Haskell colon within the zip function

Question

I struggle understanding this Haskell function. I know what it does superficially, but I'm unsure of how it achieves this functionality.

zip (x:xs) (y:ys) = (x,y) : zip xs ys 
zip xs ys = [ ]

What I think:

1. zip is the name of the function.
2. zip takes 2 parameters. (I believe currying is not important here).
3. The parammeters are (x:xs) and (y:ys)
4. zip returns a list of a tuple type (x,y).

Now I don't quite understand the parameters

(x:xs) (y:ys)

The colon appends something to the start of a list (returning the list), so why do we append something to the lists we want to zip? What are x and y in the function definition?

The right side seems pretty obvious: We insert(0) the tuple (x,y) to a list of tuples returned by zip.

(x,y) : zip xs ys 

Now zip xs ys = [ ] why would we always want an empty list if we just pass 2 lists?

Could you explain how the following call to zip would be evaluation:

zip [5,7,9] [1,3,5,11]

Answer 1

The (x:xs) on the left hand side of equations is a pattern. It deconstructs an argument.

The (x:xs) on the right hand side of equations is an expression. It constructs a value.

zip (x:xs) (y:ys) = 

means, zip is a function, expecting two arguments, both are expected to be non-empty lists.

                      (x,y) : zip xs ys 

this constructs an output value; its head is (x,y) and its tail is the result of calling zip xs ys:

       [ x1,   x2, x3, x4, ....
       [ y1,   y2, y3, y4, ....
      --------------------------
    [ (x1,y1) , ................

Trying to call zip (5,7,9) (1,3,5,11) won't work (will cause a compile-time type-mismatch error), because the first rgument here is a triple, and the second - 4-tuple; these are not lists. Lists are of varying sizes, but tuples have fixed sizes. The correct call is thus zip [5,7,9] [1,3,5,11]. You can see how it is reduced to a value (i.e. what result is describes), by substituting the numbers to the above scheme's x1, y1, x2, etc.

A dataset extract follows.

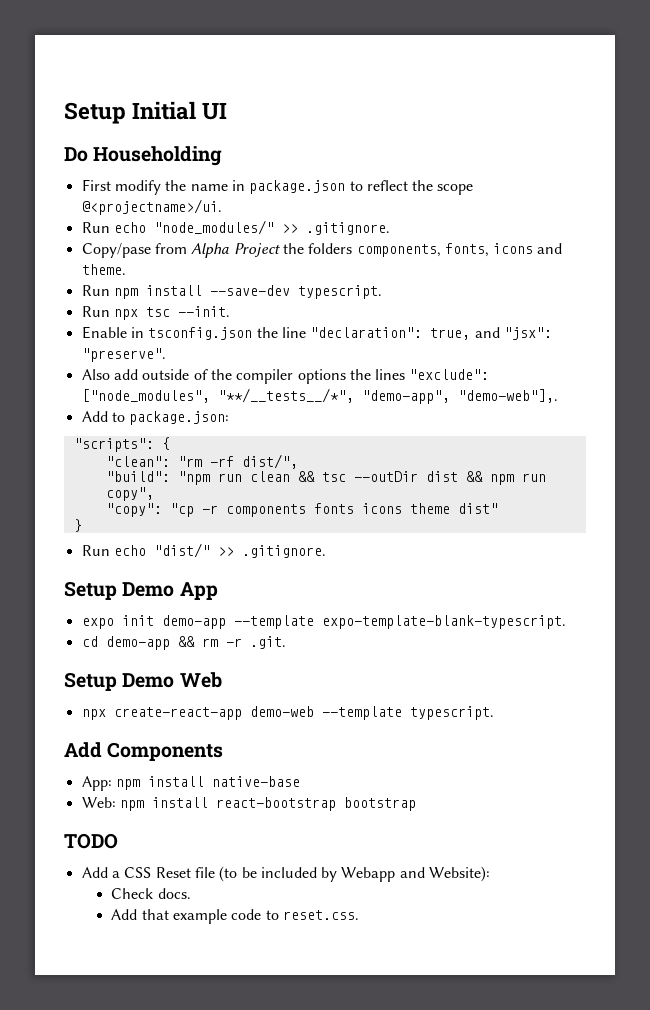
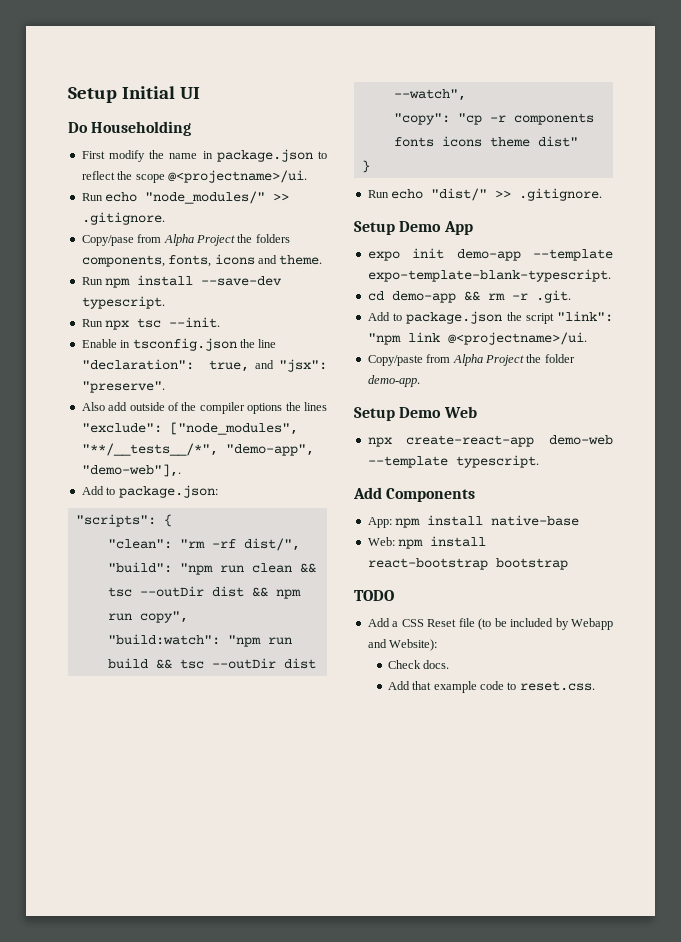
(154, 494) none -> [107,634,292,647] [107,658,316,669] [393,89,466,101] // "build:watch": "npm run build && tsc --outDir dist --watch",
(286, 642) none -> [367,311,613,324] [367,332,587,345] [367,354,575,366] [367,375,420,387] // Add to package.json the script "link": "npm link @<projectname>/ui. // Copy/paste from Alpha Project the folder demo-app.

When one of the lists is exhausted, the call will be zip [] [11]. The above equation won't match this situation. Fortunately, you have another equation,

zip xs ys = 

which uses variables as patterns. This is an example of an irrefutable pattern; it always succeeds. So, whatever the two arguments are, first will be henceforth known as xs, second - ys, and the right hand side of the equation

               [ ]

will be entered, that shows that the value [] will be produced, always. The effect of it is that when the list arguments to zip are of different lengths, the extra elements of the longer list are ignored.

Answer 2

Let's work with a simpler example:

head (x:xs) = x

The thing to realize is that the list [1,2,3] is shorthand for 1:2:3:[], which is again shorthand for 1:(2:(3:[])) because (:) is right-associative. So taking

head [1,2,3]

that's the same as

head (1:(2:(3:[])))

And now we can see how the pattern resembles the input.

head (1:(2:(3:[])))
      ^  ^^^^^^^^
head (x:   xs     )

So x will be 1 and xs will be 2:(3:[]), in other words [2,3].

---

Expounding a little about pattern matching. The first equation for zip

zip (x:xs) (y:ys) = ...

matches when both lists have at least one element (because empty lists are not of the form a:b). The second equation

zip xs ys = ...

matches any arguments whatsoever, provided the first equation did not match (and that they are the right type, since Haskell is statically typed).